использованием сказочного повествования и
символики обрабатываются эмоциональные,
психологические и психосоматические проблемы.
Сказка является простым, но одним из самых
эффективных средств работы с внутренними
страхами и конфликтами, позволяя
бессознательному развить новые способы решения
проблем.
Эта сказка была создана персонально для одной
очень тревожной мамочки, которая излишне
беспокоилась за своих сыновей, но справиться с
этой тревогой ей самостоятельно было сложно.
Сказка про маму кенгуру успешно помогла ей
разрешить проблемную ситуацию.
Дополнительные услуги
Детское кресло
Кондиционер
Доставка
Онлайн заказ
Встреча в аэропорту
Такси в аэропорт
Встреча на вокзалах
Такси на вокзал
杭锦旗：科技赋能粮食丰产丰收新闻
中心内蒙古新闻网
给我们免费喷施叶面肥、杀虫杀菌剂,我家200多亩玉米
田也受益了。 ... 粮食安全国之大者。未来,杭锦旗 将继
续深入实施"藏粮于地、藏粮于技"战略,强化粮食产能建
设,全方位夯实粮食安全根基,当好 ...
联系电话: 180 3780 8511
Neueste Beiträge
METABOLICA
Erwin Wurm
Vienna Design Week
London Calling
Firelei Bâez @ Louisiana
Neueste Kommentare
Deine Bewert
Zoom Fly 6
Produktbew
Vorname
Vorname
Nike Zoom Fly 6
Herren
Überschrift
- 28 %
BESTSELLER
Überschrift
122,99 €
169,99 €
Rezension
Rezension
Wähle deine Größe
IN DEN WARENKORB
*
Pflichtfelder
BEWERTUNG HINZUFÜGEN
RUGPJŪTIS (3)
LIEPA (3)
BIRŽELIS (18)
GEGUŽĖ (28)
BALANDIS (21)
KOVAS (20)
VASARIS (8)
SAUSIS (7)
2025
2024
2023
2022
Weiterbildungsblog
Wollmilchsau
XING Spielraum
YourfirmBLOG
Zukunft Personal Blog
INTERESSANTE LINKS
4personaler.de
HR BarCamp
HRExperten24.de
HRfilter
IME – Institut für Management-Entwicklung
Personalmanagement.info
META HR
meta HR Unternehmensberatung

-*-*-

> _WHAT NEEDS TO BE DONE_
Filter the lines above, keeping each one that contains the string "Встреча".

> _YOUR RESPONSE_
Встреча в аэропорту
Встреча на вокзалах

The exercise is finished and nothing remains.